L'Etat pirate et pour l’instant ça va.

Et donc, Loukachenko a donné l’ordre personnellement d’arraisonner un avion dans le ciel, de la compagnie Ryanair — en menaçant l’équipage avec un avion de chasse équipé de roquettes air-air—, parce que cet avion, le vol Athènes-Vilnius, transportait, parmi ses 123 occupants, l’un de ses opposants les plus résolus, Roman Protassevitch, fondateur de la chaîne NEXTA, une chaîne d’information biélorusse libre. Protassévitch était considéré comme « terroriste » par le régime et, en tant que tel, il encourt la peine de mort. — Ce qui s’est passé est sans précédent : les 123 passagers ont donc été arrêtés, ils ont été fouillés (parce que les contrôleurs du ciel biélorusses avaient prétendu qu’il y avait une bombe à bord), et eux et leurs bagages, et j’apprends qu’en fait, ce n’est pas que Roman Protassévitch qui a été arrêté, mais que 5 autres passagers ne sont pas repartis, quatre Biélorusses et deux Russes. S’agit-il de personnes liées à l’opposition ? A priori, ce matin, je ne trouve aucune confirmation de cela : non, il s’agit bien, selon la méthode des gens qui ont suivi Navalny, de membres du FSB, et il est essentiel de comprendre que le FSB biélorusse et le FSB russe ont; à l’évidence, travaillé ensemble. Il ne s’agit pas d’une opération uniquement biélorusse.

============================================================

* [Travail demandé]
Répondez aux questions suivantes à l'aide du texte sur l'avion de Ryanair.
(a) Quelle chaîne Roman Protassevitch a-t-il fondée ?
(b) Entre quelles villes volait l'avion arraisonné ?
(c) Qu'avaient prétendu les contrôleurs du ciel biélorusses ?

============================================================

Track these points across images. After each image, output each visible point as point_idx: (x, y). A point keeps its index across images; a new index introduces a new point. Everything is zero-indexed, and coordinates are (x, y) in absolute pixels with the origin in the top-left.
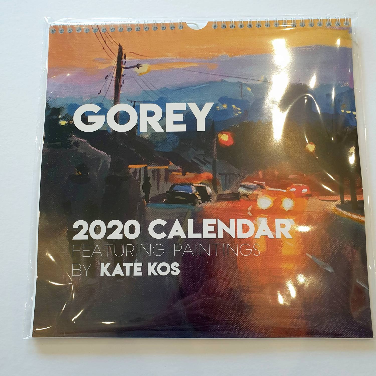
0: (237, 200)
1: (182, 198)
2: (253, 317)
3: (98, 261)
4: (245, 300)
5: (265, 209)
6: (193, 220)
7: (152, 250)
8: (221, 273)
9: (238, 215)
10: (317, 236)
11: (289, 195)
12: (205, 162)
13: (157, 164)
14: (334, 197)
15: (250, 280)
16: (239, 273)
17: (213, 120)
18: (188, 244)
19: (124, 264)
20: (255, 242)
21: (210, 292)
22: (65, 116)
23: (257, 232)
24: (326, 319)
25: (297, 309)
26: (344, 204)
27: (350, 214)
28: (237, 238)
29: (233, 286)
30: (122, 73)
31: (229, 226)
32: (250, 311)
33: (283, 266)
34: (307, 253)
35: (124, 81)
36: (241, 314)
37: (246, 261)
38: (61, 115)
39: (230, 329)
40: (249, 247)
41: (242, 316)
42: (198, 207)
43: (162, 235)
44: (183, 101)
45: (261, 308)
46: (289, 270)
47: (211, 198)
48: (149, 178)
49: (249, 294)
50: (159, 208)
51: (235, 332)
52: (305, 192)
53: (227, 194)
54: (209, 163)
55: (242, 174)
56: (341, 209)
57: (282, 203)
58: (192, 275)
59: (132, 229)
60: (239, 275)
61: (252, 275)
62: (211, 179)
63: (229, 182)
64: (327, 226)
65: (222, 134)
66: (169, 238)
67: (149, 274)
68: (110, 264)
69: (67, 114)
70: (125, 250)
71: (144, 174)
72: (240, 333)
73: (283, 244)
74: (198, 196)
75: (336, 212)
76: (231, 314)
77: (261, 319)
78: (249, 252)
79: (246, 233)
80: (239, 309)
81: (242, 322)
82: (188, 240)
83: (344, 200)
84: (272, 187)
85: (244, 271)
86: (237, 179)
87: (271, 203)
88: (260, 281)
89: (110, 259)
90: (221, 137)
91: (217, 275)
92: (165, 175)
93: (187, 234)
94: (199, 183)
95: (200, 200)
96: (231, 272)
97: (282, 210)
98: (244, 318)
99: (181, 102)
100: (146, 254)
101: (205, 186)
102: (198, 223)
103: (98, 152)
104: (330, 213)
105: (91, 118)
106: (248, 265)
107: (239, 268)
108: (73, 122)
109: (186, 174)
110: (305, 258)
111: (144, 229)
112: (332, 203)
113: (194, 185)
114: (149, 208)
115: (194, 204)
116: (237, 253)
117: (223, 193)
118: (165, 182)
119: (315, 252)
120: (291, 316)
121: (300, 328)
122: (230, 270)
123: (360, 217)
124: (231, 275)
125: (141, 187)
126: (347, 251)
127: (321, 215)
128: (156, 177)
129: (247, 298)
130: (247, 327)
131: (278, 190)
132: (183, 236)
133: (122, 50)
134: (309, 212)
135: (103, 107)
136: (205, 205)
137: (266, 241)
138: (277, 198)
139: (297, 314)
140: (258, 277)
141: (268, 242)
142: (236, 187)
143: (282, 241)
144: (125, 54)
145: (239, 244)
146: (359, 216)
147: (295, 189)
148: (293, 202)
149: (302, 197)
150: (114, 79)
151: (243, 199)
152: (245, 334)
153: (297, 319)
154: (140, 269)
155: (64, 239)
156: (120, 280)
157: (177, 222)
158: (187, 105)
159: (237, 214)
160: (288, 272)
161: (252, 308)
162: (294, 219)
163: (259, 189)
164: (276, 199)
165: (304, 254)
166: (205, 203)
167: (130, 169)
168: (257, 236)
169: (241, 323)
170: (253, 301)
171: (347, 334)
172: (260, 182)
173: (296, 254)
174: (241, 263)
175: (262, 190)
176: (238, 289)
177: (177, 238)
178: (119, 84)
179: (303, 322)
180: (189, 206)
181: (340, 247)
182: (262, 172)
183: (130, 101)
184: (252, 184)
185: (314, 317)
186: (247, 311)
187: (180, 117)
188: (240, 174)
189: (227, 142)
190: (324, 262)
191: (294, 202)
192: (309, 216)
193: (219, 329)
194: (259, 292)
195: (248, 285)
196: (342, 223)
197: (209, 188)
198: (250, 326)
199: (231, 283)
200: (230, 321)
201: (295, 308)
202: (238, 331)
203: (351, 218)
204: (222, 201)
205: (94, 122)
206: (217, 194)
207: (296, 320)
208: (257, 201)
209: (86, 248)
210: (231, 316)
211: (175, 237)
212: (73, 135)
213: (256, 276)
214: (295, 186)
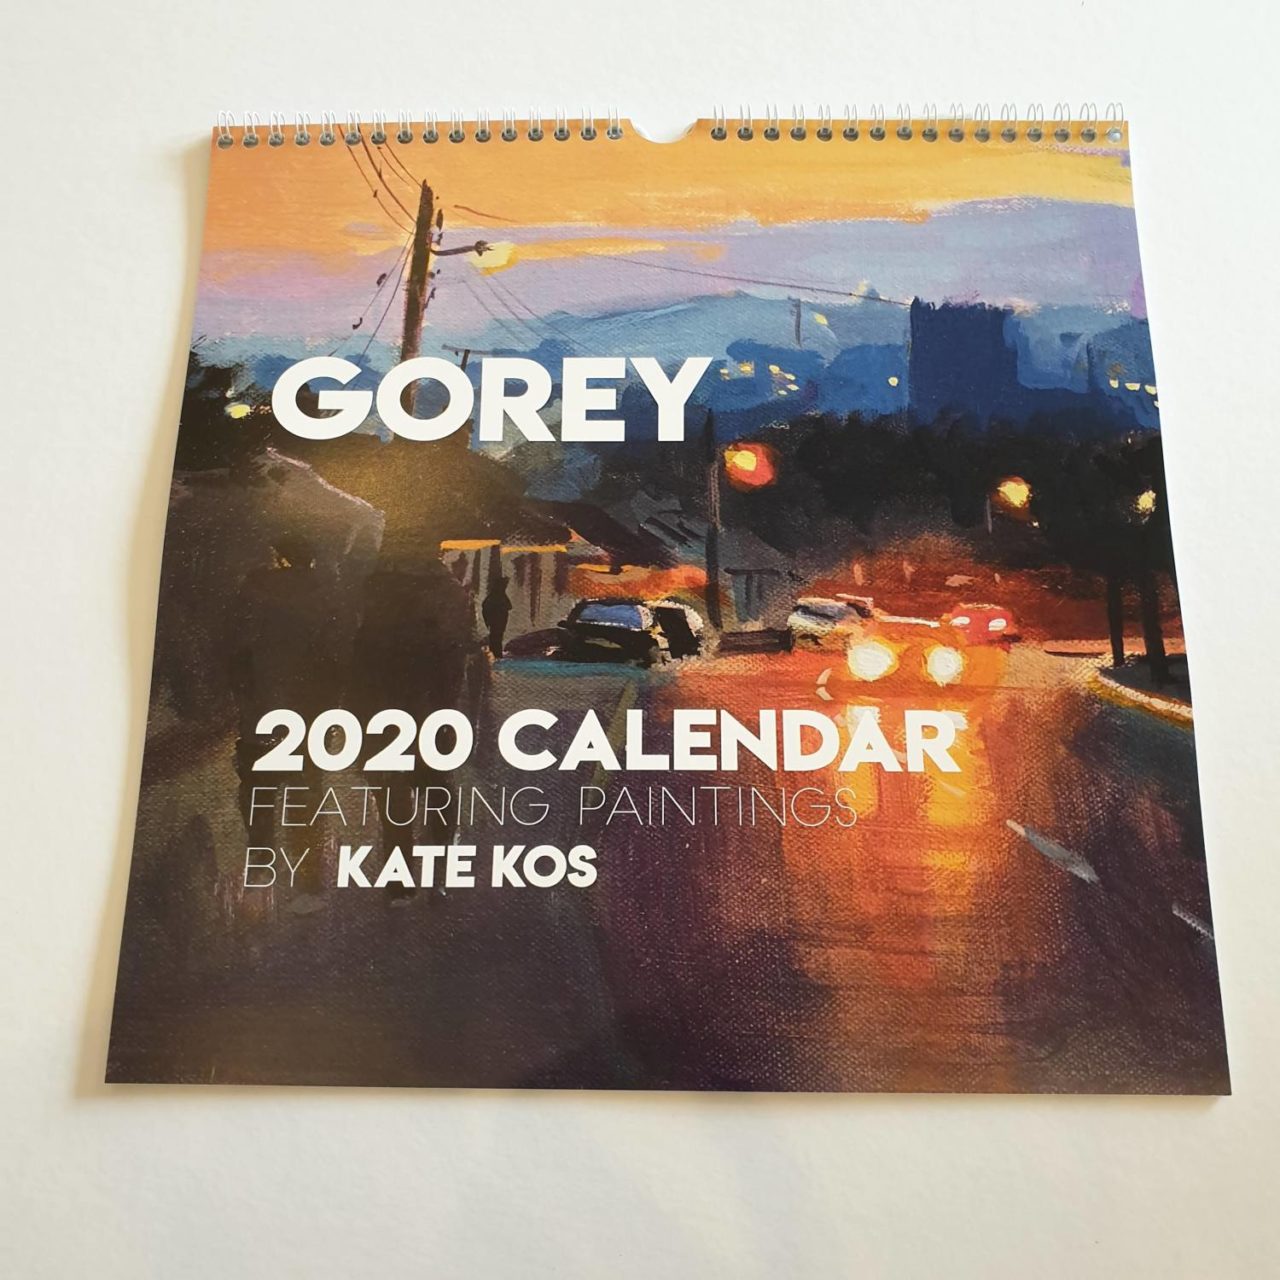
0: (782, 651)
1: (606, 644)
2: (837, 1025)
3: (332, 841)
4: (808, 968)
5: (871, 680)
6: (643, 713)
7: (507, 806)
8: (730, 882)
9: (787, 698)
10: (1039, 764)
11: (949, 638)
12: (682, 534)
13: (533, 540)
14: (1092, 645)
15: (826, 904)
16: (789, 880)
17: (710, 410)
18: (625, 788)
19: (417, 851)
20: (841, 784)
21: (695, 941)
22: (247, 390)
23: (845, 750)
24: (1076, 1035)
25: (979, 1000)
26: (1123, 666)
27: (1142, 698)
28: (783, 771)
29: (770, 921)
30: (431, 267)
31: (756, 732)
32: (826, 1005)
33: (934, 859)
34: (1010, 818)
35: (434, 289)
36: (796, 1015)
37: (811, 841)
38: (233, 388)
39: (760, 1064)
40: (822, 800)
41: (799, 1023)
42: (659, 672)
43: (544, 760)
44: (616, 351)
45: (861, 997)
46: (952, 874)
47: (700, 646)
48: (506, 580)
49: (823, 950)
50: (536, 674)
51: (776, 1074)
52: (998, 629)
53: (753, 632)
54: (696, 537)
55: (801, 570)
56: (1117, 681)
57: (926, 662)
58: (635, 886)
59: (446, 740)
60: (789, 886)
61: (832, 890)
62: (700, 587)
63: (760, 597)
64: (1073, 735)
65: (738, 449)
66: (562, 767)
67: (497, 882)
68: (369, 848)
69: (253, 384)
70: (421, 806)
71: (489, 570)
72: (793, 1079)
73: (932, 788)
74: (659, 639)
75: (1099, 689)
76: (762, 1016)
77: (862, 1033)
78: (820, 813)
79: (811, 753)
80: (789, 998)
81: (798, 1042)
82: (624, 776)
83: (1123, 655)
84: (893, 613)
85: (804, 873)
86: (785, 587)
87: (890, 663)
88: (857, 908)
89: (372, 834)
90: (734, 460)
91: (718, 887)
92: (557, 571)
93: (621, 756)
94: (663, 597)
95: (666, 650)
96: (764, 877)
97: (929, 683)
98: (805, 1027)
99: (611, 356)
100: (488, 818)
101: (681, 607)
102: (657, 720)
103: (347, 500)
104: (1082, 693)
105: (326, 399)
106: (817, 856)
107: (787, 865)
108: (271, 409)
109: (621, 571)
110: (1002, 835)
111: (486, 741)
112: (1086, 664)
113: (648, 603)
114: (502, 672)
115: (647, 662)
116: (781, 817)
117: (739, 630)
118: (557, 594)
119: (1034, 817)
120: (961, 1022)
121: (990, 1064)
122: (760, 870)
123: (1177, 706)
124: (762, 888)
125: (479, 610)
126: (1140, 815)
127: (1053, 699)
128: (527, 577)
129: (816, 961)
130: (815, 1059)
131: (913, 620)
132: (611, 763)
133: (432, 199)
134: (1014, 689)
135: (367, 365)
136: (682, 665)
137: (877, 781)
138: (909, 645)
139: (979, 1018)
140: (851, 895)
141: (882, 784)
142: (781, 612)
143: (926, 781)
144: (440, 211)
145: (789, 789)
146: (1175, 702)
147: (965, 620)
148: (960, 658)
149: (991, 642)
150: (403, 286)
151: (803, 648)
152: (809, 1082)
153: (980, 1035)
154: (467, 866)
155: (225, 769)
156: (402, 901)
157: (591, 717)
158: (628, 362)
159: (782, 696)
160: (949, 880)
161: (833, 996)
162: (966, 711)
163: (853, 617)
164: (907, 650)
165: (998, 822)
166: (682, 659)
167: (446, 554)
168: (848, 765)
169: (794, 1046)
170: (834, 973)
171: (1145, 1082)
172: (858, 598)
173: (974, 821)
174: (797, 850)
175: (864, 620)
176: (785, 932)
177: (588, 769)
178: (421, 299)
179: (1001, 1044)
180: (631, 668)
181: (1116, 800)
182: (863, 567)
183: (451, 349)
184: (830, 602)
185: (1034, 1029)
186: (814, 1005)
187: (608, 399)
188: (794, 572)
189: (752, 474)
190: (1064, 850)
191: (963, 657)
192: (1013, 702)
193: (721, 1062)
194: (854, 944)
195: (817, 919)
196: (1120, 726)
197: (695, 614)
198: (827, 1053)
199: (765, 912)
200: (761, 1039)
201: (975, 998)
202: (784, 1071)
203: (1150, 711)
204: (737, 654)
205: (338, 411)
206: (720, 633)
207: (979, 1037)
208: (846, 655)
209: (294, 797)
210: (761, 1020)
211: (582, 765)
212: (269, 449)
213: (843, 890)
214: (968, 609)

============================================================

* [Réponse]
(a) La chaîne NEXTA, une chaîne d'information biélorusse libre.
(b) Entre Athènes et Vilnius.
(c) Qu'il y avait une bombe à bord.